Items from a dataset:
# # # # #
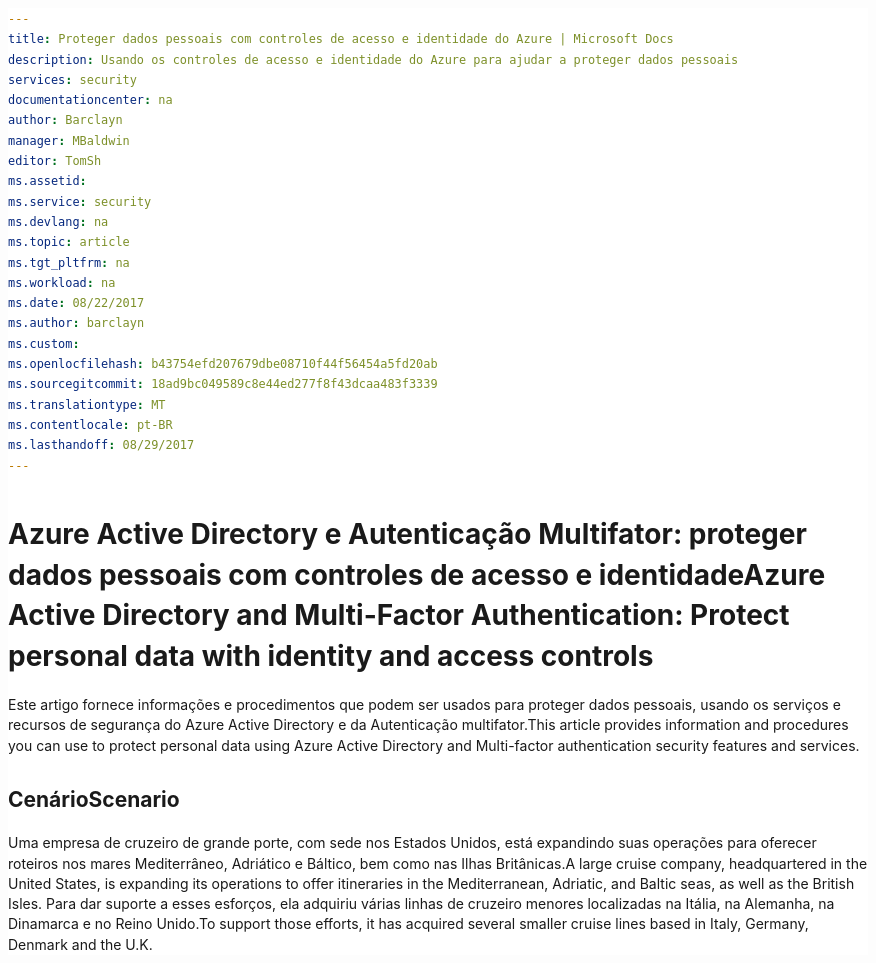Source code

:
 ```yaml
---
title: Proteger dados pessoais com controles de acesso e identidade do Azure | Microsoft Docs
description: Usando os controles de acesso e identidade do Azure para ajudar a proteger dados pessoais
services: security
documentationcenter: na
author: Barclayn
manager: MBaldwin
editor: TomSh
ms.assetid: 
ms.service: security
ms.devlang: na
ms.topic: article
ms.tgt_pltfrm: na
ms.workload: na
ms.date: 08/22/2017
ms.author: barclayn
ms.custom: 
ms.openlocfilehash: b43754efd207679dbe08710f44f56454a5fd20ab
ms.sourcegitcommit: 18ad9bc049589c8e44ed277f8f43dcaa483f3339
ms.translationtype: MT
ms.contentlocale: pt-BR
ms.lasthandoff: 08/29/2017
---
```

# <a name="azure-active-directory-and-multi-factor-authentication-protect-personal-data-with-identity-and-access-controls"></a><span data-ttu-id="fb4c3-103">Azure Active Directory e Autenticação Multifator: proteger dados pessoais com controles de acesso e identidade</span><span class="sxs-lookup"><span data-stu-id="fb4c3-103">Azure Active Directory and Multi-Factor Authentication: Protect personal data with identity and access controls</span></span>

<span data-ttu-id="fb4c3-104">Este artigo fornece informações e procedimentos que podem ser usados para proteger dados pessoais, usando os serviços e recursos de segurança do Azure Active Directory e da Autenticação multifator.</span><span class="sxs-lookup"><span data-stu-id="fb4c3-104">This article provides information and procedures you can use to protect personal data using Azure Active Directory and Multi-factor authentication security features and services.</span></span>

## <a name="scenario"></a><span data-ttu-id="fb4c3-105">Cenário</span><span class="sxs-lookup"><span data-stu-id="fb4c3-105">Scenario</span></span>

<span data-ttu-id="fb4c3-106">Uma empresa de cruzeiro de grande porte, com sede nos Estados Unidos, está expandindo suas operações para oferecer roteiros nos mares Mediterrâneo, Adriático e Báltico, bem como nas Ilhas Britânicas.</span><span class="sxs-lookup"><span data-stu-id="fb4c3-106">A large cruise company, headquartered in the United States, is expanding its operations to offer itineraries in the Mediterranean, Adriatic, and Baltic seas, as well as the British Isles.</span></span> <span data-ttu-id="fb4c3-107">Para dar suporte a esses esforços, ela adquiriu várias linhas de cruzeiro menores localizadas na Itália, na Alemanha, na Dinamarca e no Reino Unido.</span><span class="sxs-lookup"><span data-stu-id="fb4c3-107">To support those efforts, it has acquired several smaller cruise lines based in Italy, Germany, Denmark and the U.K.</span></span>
# # # # #
→ EXERCISE BRIEF
Would you output each entry exactly and leave the pictures behind?

→ ANSWER BOX
Source code

:
 ```yaml
---
title: Proteger dados pessoais com controles de acesso e identidade do Azure | Microsoft Docs
description: Usando os controles de acesso e identidade do Azure para ajudar a proteger dados pessoais
services: security
documentationcenter: na
author: Barclayn
manager: MBaldwin
editor: TomSh
ms.assetid: 
ms.service: security
ms.devlang: na
ms.topic: article
ms.tgt_pltfrm: na
ms.workload: na
ms.date: 08/22/2017
ms.author: barclayn
ms.custom: 
ms.openlocfilehash: b43754efd207679dbe08710f44f56454a5fd20ab
ms.sourcegitcommit: 18ad9bc049589c8e44ed277f8f43dcaa483f3339
ms.translationtype: MT
ms.contentlocale: pt-BR
ms.lasthandoff: 08/29/2017
---
```

# <a name="azure-active-directory-and-multi-factor-authentication-protect-personal-data-with-identity-and-access-controls"></a><span data-ttu-id="fb4c3-103">Azure Active Directory e Autenticação Multifator: proteger dados pessoais com controles de acesso e identidade</span><span class="sxs-lookup"><span data-stu-id="fb4c3-103">Azure Active Directory and Multi-Factor Authentication: Protect personal data with identity and access controls</span></span>

<span data-ttu-id="fb4c3-104">Este artigo fornece informações e procedimentos que podem ser usados para proteger dados pessoais, usando os serviços e recursos de segurança do Azure Active Directory e da Autenticação multifator.</span><span class="sxs-lookup"><span data-stu-id="fb4c3-104">This article provides information and procedures you can use to protect personal data using Azure Active Directory and Multi-factor authentication security features and services.</span></span>

## <a name="scenario"></a><span data-ttu-id="fb4c3-105">Cenário</span><span class="sxs-lookup"><span data-stu-id="fb4c3-105">Scenario</span></span>

<span data-ttu-id="fb4c3-106">Uma empresa de cruzeiro de grande porte, com sede nos Estados Unidos, está expandindo suas operações para oferecer roteiros nos mares Mediterrâneo, Adriático e Báltico, bem como nas Ilhas Britânicas.</span><span class="sxs-lookup"><span data-stu-id="fb4c3-106">A large cruise company, headquartered in the United States, is expanding its operations to offer itineraries in the Mediterranean, Adriatic, and Baltic seas, as well as the British Isles.</span></span> <span data-ttu-id="fb4c3-107">Para dar suporte a esses esforços, ela adquiriu várias linhas de cruzeiro menores localizadas na Itália, na Alemanha, na Dinamarca e no Reino Unido.</span><span class="sxs-lookup"><span data-stu-id="fb4c3-107">To support those efforts, it has acquired several smaller cruise lines based in Italy, Germany, Denmark and the U.K.</span></span>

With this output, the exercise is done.